FIG. 47.—SINTAGARS DRINKING AT THE ‘MARTHK MAJ ATPIMI’ CEREMONY. THE BOY, PONGUDR, IS SITTING BEHIND HER.

After being in the aliars or merkalars for a week there follows the ceremony of marthk maj atpimi, which is the same as that after the urvatpimi ceremony, with the addition that a representation of a hut is made with five or six sticks of [[329]]the kind called kwadrikurs. A boy goes within the imitation hut with a brass vessel (achok), and coming out gives this to the woman, who bows down (nersatiti) with her child at the threshold of the imitation hut. She then takes butter and buttermilk which have been placed by the palikartmokh on fire-brands (see p. [318]). After taking the mixture the woman goes to the dwelling-hut and resumes her ordinary duties.

It is the custom for everyone present on this occasion to give the child a four-anna piece (panm), and near relatives may often give more. A small loincloth (tadrp) provided with a pocket called terigs is put round the child, and into this pocket the money is put, this action receiving the name of terigs katpimi, or “we tie the terigs.” I did not hear of this pocket in any other ceremonies, and, so far as I know, it is only made in the tadrp used on this occasion, or if a constant feature of the tadrp, it has no other ceremonial use. So far as I am aware, the representation of a house is only used by the Teivaliol, while the imitation dairy made on going to the seclusion-hut after hand-burning and childbirth is only made by the Tartharol.

It is tempting to suppose that the water poured in these ceremonies from an imitation dairy vessel over the back of a calf is regarded as milk, and if this is so, the drinking of milk, real or fictitious, would be the essential feature of all these ceremonies. Further, the conjecture is natural that the drinking is designed to promote the formation and flow of milk in the woman. It is perhaps in favour of this that in the ceremony after childbirth, when this motive would be especially important, the water is poured over the hind-quarters of the calf and not over the middle of its back, as in the earlier ceremony. But if the promotion of lactation is the leading motive of the ceremonies, it is difficult to see why a buffalo in full milk should not have been chosen instead of a two-year-old calf.

It is possible that there is some reason why an adult buffalo should not be used on such an occasion, and that a calf is used as a substitute, and, on the whole, the view that some features of the ceremonies had their origin in the motive [[330]]suggested is the most probable one; but this can only be conjecture, for it is, I think, quite clear that the ceremonies have now become purely ritual, and are performed with no other reason than that they are prescribed by custom.

The use of an artificial dairy among the Tartharol, however, has almost certainly a deeper meaning.
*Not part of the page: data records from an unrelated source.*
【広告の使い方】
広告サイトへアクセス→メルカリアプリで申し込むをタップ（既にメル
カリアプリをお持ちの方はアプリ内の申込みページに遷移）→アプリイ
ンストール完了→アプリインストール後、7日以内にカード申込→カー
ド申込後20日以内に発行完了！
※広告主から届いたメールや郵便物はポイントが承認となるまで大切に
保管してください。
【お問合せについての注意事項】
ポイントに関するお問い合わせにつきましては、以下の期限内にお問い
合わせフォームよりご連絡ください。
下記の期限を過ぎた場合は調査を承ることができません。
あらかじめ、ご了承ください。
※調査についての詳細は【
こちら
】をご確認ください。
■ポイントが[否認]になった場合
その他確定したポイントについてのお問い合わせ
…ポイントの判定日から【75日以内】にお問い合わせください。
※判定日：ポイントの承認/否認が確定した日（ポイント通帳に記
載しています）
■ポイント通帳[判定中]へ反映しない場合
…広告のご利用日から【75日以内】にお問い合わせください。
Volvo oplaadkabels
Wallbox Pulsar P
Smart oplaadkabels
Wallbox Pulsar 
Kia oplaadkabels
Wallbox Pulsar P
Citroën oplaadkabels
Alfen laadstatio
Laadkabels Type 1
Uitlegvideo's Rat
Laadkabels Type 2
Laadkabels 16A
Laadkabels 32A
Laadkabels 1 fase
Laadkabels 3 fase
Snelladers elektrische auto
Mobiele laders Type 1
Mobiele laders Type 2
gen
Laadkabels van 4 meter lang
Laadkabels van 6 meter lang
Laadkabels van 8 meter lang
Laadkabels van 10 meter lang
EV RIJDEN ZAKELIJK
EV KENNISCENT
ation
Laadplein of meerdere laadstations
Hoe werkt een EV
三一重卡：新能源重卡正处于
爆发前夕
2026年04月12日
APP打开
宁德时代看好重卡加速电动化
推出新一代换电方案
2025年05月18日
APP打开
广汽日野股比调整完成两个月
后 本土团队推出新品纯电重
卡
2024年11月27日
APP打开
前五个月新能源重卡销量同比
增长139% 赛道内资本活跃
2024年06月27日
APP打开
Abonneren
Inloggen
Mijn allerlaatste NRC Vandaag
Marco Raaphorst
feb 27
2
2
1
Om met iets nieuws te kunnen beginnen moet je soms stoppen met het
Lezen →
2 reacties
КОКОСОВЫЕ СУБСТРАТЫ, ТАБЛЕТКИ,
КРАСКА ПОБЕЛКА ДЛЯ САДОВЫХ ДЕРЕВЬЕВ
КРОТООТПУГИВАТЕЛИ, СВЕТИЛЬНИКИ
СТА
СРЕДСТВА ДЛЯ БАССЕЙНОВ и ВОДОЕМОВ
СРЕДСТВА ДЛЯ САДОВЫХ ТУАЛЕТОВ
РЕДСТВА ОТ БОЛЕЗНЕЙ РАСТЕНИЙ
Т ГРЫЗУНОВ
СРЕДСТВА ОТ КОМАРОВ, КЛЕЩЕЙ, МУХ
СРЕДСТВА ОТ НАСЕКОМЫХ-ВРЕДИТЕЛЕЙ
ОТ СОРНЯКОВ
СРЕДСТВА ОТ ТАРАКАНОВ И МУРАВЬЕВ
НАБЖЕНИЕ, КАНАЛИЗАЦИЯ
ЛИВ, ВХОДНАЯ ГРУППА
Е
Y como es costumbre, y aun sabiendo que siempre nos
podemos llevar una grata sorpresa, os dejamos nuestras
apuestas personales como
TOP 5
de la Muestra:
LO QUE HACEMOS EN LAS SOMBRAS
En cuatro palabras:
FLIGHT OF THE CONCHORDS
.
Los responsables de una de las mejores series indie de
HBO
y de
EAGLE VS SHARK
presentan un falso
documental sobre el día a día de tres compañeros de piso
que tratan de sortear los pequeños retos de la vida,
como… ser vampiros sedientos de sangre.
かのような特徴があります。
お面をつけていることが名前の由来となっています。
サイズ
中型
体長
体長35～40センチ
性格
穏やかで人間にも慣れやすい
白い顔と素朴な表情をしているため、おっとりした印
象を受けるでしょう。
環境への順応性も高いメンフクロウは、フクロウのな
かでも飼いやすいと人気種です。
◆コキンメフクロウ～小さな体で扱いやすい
It is a striking fact that a pregnant woman and one soon after childbirth should have relations with a dairy, even if only artificial, when in ordinary life they have nothing to do with it or its ceremonial. Still more remarkable is the fact that a Tarthar woman after childbirth puts round her waist threads from the garment worn only by dairymen, a garment which has a distinctly sacred character. If this were done only in the case of a male child, it might be supposed that the idea is one of initiation into the life connected with the dairy, but the artificial dairy after the hand-burning ceremony is made when the sex of the child is unknown, and, so far as my information goes, the use of the dairy and the threads from the tuni occurs after the birth of either a boy or girl. It is possible that the ceremonial observances are relics of a time when women had more to do with the dairy and its ritual than they have at present; or it may be that contact with the sacred objects, real or fictitious, is held to neutralise in some way the dangerous nature of pregnant and parturient women.

There is some reason to believe that the material of which the tuni is made is the same as that of the ancient clothing of the Todas, the cloth called än. As we shall see later, the än is still used in the funeral ceremonies, and it is possible that the threads of tuni are used in these ceremonies as relics of the ancient clothing of the Todas, and that they are obtained from the madtuni because it is the most convenient way of obtaining the ancient material. If this had been the motive, however, I think the word än would almost certainly have been used, as it still is in the funeral ceremonies. Nevertheless, this remains as a possible alternative explanation of the use of a sacred dairy garment by a woman after childbirth.

A further mysterious feature of these ceremonies is that [[331]]the two rites which seem to bring women into special relation with the dairy are limited to the Tartharol. If these rites be regarded as relics of a time when women had more to do with dairy operations than at present, the possibility follows that this former function of women was limited to one division of the Todas.

I could obtain no explanation of the meaning of the word pülpali, used for the imitation dairy made in the Tarthar ceremonies. Püli means tamarind, and in a ceremony of the Nairs of Malabar called pulikati, performed in the ninth month of pregnancy, the woman drinks tamarind juice.[18] It is possible that the two ceremonies have a common origin, the only indication of which in the Toda ceremony lingers in the name of ‘tamarind dairy.’ It is, however, possible that the dairy is so called because it is made on the outskirts of the village, though I do not know definitely that the word pül would be used for outskirts in this special sense.